Search code examples
regexbooleanquery

Regex for matching incorrect AND OR logic


I need a regex that can match on an incorrect AND / OR logic statements but not if they are in quotes for example:

No matches should be found in:

MAR AND SATURN
MAR OR SATURN
"MAR AND SATURN"

There won't be any matches if AND or OR have at least 1 white space character plus 1 non-white space character on both sides and the characters are not made up of OR or AND. So for example ..R AND S.. should not match but (OR) OR (OR) or (AND) AND (AND) should.

Matches

  MARS AND SATURN [AND]
  MARS [OR]
  MARS [ OR ]
  [AND] AND [AND]
  [OR] [AND]
  [OR] [AND]
  [AND] [OR]
  [ AND ] [ OR ]

You will notice some examples contain white spaces before, after or on both sides of the AND or OR operator, these also need to match.

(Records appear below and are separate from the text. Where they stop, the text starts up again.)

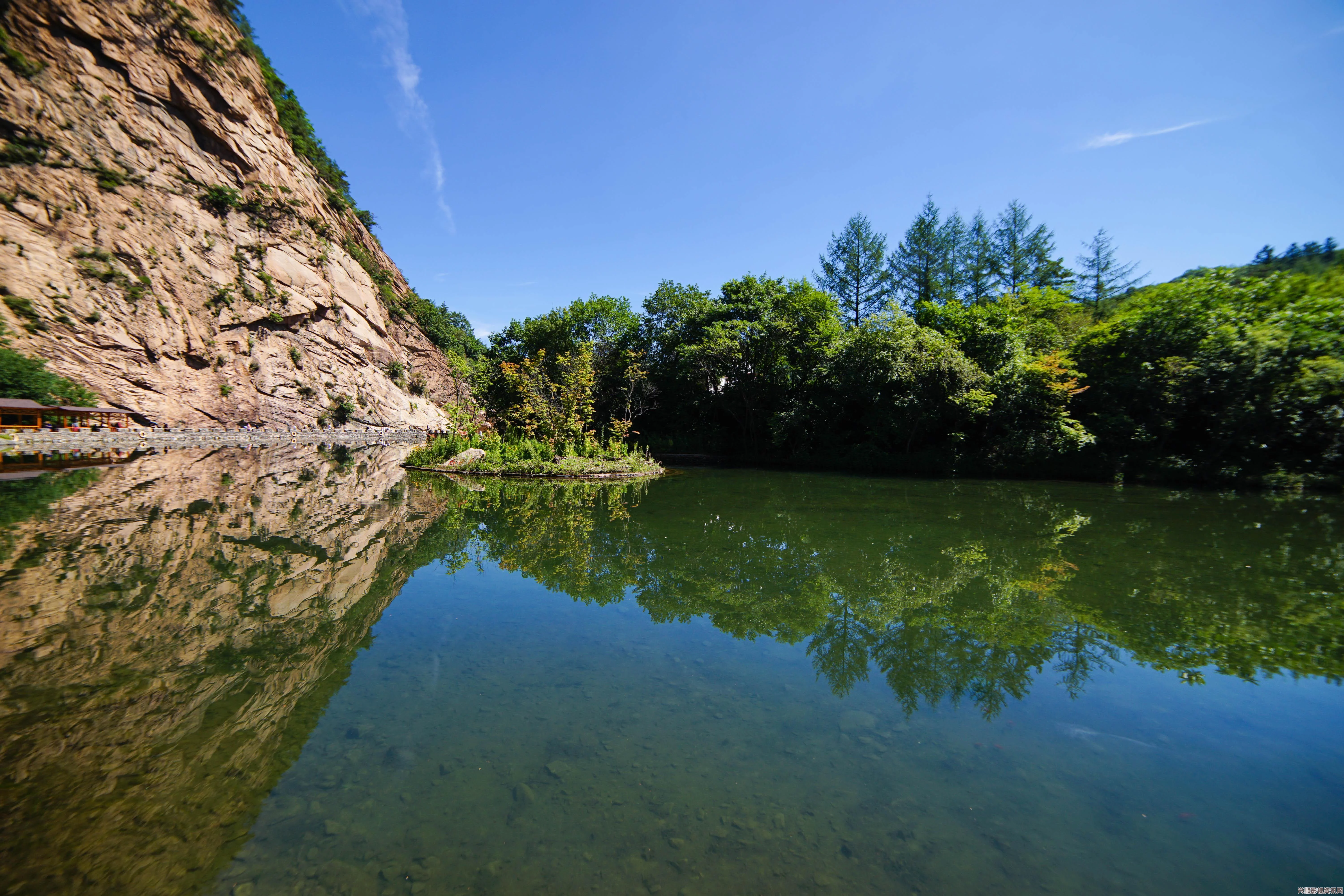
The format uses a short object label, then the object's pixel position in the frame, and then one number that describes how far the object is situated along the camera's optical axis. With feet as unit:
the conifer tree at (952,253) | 107.55
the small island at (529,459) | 55.16
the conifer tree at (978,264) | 107.55
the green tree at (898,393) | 63.62
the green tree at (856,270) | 108.47
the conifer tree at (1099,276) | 103.40
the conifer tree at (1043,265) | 103.60
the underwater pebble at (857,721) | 10.75
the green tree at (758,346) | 79.61
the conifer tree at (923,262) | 107.55
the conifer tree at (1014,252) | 105.29
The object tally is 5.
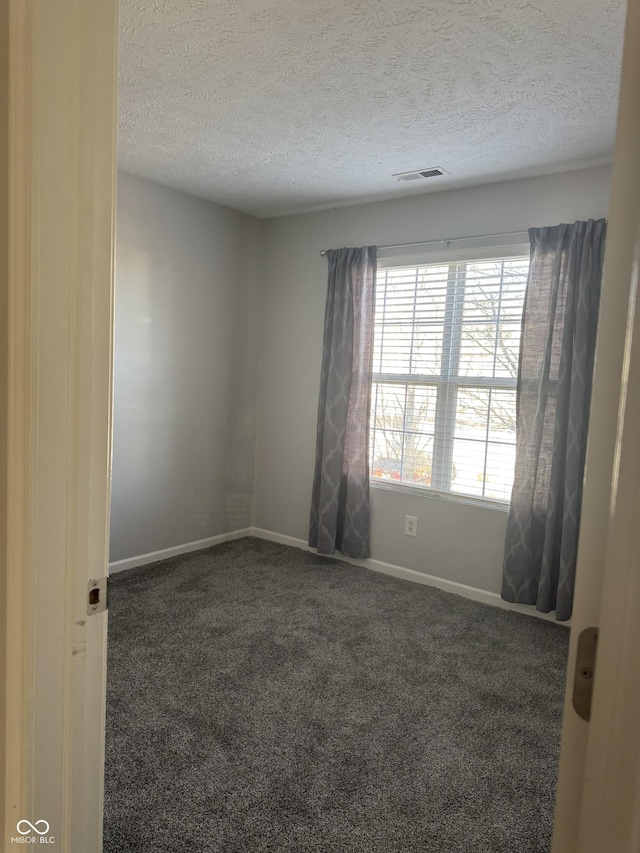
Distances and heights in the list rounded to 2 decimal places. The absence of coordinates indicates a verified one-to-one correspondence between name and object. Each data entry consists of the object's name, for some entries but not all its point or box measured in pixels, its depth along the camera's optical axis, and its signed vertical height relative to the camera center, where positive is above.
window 3.36 +0.06
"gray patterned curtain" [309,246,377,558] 3.82 -0.17
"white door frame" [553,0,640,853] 0.43 -0.11
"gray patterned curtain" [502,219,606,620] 2.96 -0.12
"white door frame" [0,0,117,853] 0.79 -0.03
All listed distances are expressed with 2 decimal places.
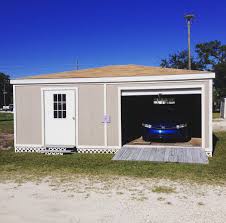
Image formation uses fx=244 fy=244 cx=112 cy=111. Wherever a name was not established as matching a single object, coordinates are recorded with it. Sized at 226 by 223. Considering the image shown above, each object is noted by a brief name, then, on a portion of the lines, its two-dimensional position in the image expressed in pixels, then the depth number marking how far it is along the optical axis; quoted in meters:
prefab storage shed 8.11
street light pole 20.52
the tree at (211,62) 38.30
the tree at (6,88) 72.32
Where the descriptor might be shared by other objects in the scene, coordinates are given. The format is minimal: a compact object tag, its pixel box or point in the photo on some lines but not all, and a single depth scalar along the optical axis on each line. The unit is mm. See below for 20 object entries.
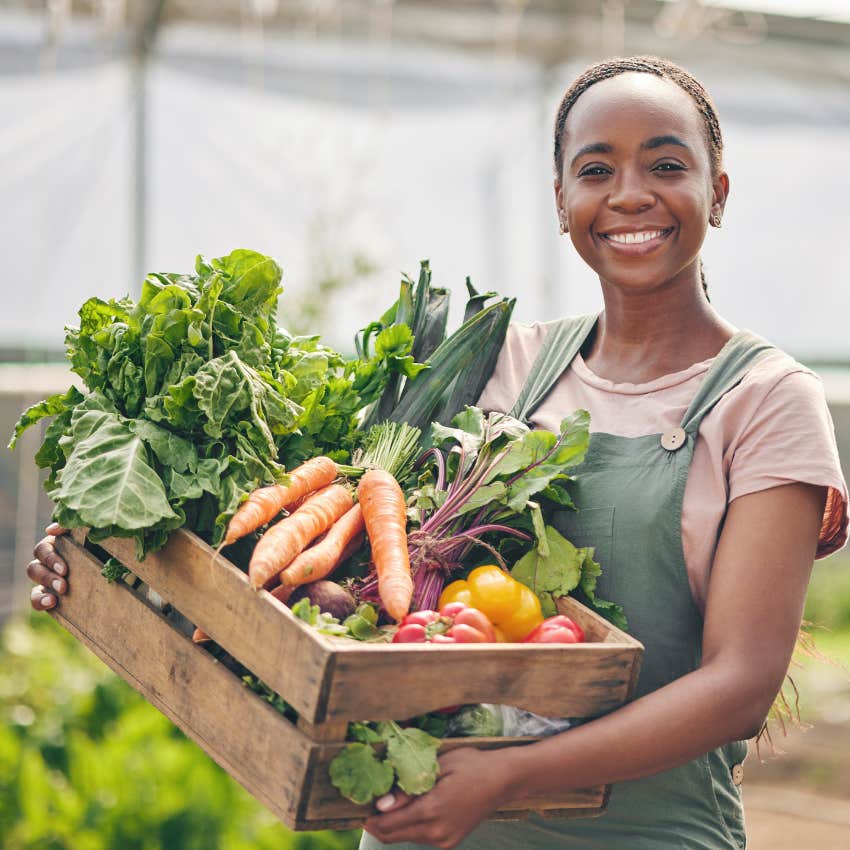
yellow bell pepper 1987
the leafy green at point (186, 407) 2035
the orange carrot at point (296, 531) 1928
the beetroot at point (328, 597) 1987
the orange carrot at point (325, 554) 1994
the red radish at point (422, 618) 1935
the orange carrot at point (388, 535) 2012
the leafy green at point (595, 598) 2047
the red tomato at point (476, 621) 1909
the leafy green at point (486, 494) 2119
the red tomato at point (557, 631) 1905
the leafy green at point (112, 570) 2205
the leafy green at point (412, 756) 1730
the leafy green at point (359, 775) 1719
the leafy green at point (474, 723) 1847
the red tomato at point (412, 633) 1870
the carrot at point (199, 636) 2040
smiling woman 1844
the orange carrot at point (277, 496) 2012
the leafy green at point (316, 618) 1806
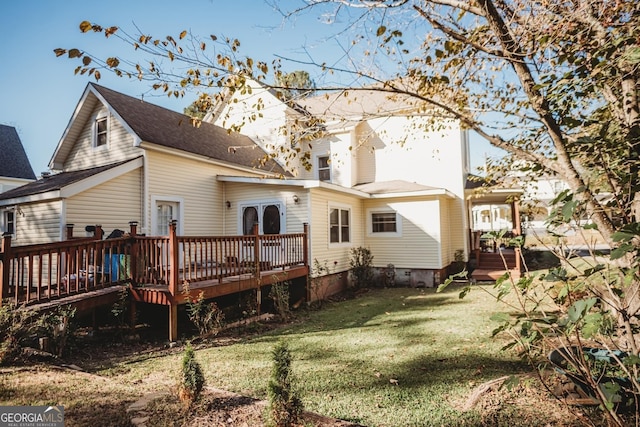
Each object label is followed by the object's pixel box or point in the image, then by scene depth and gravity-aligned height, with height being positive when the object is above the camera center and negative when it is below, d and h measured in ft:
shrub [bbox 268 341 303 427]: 9.46 -4.70
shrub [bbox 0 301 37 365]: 15.03 -4.17
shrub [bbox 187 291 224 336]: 21.29 -5.45
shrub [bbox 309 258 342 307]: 34.45 -5.02
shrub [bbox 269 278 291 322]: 27.20 -5.42
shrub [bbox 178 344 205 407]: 11.22 -4.89
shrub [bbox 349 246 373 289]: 42.25 -4.50
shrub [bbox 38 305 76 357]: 16.90 -4.57
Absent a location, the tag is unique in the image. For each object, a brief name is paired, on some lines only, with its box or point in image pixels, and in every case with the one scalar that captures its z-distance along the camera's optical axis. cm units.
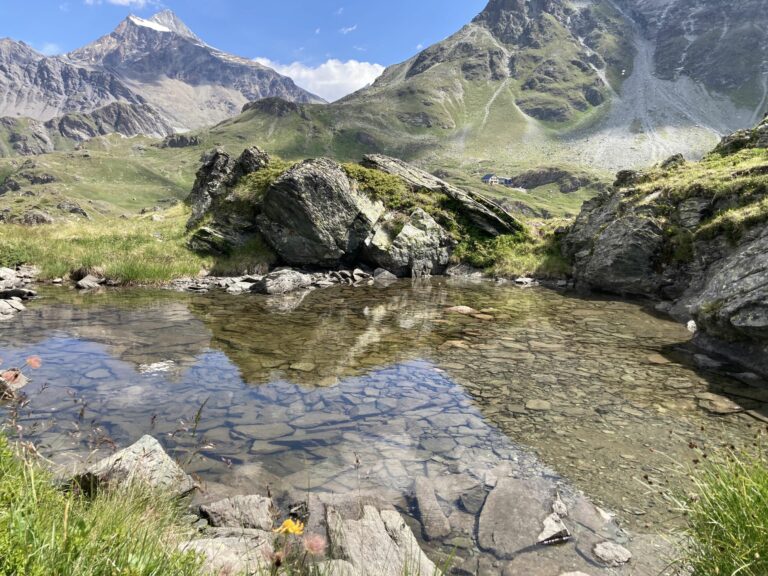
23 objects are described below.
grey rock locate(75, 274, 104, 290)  2178
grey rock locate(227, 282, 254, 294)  2301
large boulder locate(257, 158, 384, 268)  2836
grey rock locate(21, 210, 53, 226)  5084
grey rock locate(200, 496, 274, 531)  572
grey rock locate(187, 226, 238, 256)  2798
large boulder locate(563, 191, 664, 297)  2308
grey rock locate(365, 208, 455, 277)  3078
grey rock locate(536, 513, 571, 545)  582
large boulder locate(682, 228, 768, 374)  1178
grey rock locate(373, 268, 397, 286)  2856
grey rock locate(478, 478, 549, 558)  578
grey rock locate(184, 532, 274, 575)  402
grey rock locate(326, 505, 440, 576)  486
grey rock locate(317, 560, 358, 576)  445
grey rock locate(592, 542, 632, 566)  546
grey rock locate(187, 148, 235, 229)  3322
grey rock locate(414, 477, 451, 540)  598
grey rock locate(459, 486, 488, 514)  647
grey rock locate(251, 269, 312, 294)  2336
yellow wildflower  272
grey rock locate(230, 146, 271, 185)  3431
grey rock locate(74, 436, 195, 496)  542
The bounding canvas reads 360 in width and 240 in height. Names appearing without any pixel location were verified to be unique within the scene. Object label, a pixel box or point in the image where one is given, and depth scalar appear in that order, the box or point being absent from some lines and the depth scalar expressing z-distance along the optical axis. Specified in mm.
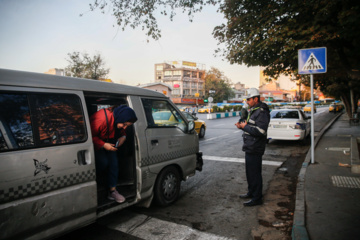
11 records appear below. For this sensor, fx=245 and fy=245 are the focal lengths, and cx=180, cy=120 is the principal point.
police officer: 4219
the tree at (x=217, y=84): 73750
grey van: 2342
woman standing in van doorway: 3314
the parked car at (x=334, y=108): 40375
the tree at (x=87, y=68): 32812
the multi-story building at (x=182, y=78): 86919
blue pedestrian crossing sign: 6867
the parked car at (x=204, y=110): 48469
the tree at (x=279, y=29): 7527
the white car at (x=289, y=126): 10148
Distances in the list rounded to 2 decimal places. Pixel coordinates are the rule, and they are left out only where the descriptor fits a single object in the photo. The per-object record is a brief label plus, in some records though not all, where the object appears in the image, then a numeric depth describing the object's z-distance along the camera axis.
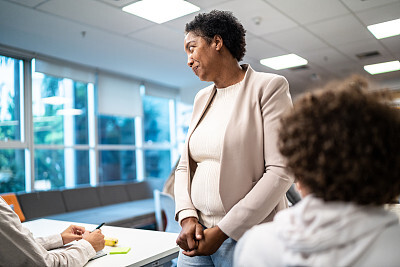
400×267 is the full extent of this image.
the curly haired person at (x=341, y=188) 0.63
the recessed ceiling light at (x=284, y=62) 5.98
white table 1.53
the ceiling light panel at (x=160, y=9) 3.80
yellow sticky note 1.64
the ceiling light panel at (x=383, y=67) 6.70
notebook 1.58
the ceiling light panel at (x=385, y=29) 4.61
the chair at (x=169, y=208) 3.21
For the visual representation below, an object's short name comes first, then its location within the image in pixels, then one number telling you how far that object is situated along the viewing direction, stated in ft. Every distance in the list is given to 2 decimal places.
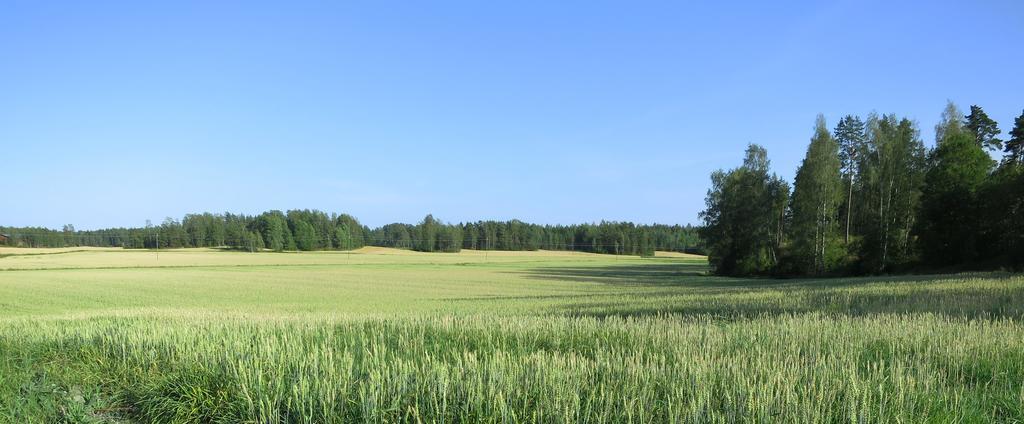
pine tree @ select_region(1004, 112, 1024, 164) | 183.93
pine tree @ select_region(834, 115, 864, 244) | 206.50
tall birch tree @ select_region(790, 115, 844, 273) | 183.73
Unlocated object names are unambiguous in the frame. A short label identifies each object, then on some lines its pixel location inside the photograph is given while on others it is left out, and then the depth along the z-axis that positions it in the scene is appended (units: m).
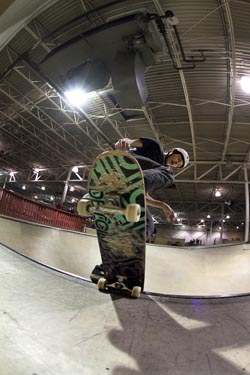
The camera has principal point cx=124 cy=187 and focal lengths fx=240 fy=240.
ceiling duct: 5.27
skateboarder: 2.77
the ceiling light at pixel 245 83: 7.27
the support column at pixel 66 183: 15.39
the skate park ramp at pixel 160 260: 6.34
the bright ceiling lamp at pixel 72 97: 9.43
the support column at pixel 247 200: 12.40
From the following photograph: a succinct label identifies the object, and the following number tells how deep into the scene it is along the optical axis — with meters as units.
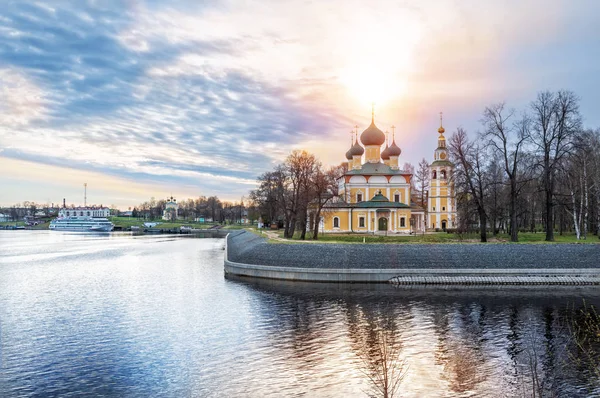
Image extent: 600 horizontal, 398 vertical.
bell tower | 70.69
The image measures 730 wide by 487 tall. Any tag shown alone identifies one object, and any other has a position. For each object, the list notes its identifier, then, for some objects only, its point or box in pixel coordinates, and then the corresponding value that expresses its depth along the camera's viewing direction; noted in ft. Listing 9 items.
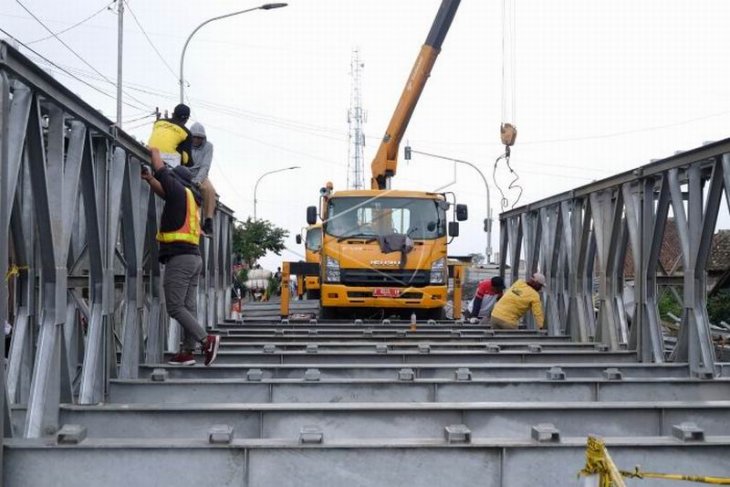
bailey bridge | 11.53
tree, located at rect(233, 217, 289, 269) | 121.57
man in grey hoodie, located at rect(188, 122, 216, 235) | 24.56
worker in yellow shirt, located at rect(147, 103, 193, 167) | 21.89
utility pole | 72.28
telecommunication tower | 179.11
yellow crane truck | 42.91
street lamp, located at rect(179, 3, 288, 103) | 61.46
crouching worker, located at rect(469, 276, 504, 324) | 42.08
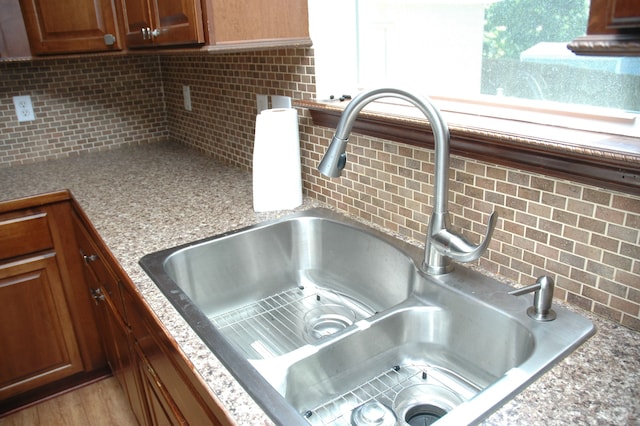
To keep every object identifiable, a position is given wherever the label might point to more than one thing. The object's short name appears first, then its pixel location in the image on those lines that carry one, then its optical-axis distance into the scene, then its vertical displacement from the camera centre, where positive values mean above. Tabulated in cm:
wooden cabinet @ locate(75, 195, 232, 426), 93 -68
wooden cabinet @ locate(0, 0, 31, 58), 185 +12
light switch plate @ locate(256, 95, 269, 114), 175 -16
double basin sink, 88 -58
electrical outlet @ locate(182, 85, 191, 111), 234 -18
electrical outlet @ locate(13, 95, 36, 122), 221 -18
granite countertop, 73 -47
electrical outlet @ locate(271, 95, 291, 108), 163 -16
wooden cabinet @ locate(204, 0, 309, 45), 130 +9
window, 100 -4
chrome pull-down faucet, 96 -22
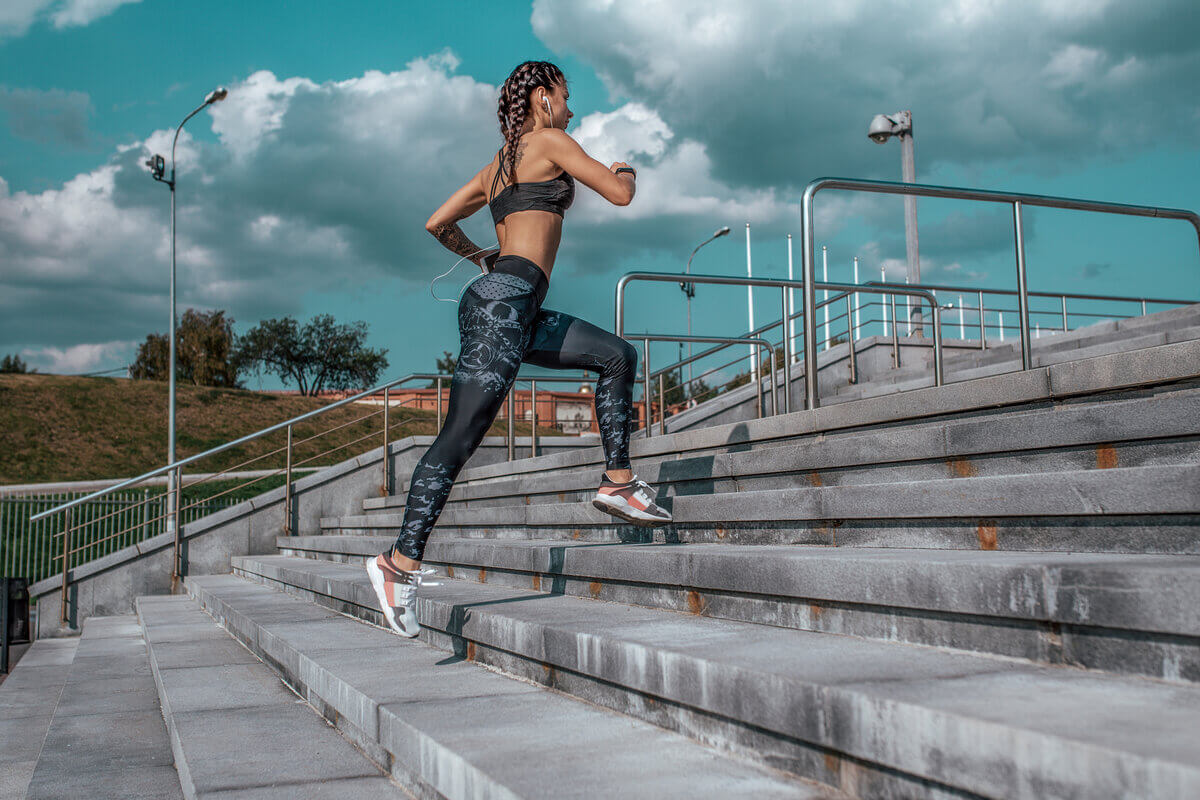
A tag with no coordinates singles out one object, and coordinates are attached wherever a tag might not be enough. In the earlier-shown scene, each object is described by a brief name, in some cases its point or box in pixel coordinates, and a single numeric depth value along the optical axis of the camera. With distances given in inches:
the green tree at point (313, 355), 2233.0
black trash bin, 315.6
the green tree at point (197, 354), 1777.8
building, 602.9
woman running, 112.7
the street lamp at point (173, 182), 770.2
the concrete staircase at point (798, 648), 57.1
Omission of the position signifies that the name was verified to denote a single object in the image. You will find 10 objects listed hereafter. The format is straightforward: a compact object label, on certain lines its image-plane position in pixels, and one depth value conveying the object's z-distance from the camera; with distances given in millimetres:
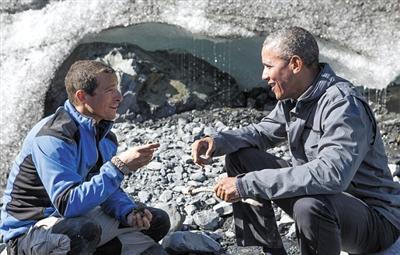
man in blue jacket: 4500
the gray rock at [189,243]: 5566
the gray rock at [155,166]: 7352
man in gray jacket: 4344
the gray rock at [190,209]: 6462
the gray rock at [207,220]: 6254
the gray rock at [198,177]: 7070
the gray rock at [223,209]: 6395
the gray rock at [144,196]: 6828
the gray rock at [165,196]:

I'm using the .NET framework and this is what I came up with which works. However, it seems too complicated! There has to be a way to simplify it.

(?!.*\"")(?<!(?:\bAND\b\s|\bOR\b\s))(?:\b(?:AND|OR)\b)(?=\s\b(?:AND|OR)\b)|(?<=\bAND\b\s|\bOR\b\s)(?:\b(?:AND|OR)\b)(?!\s\b(?:AND|OR)\b)|^\b(?:AND|OR)\b|(?:AND\s?|OR\s?)$|(?<=\()\s?(?:\bAND\b|\bOR\b)|(?<=\()(?:\bOR|\bAND)(?=\))|(?:\bOR|\bAND)(?=\))(?!.*\"")

Solution

  • I think this will do:

    ^ *'[^']*' *$|^ *"[^"]*" *$|(\b(AND|OR)\b) +(?1)|(?1)\s*$|^\s*(?1)
    

    Demo: https://regex101.com/r/nD9yR3/2

    Explanation:

    This regex is to match the wrong string!!!

    1. (?1) is for recursive regex. It repeats regex of group 1.
    2. ^ *'[^']*' *$|^ *"[^"]*" *$| is for ignoring string inside quotes. It's considered a match if it has value for group 1, not group zero.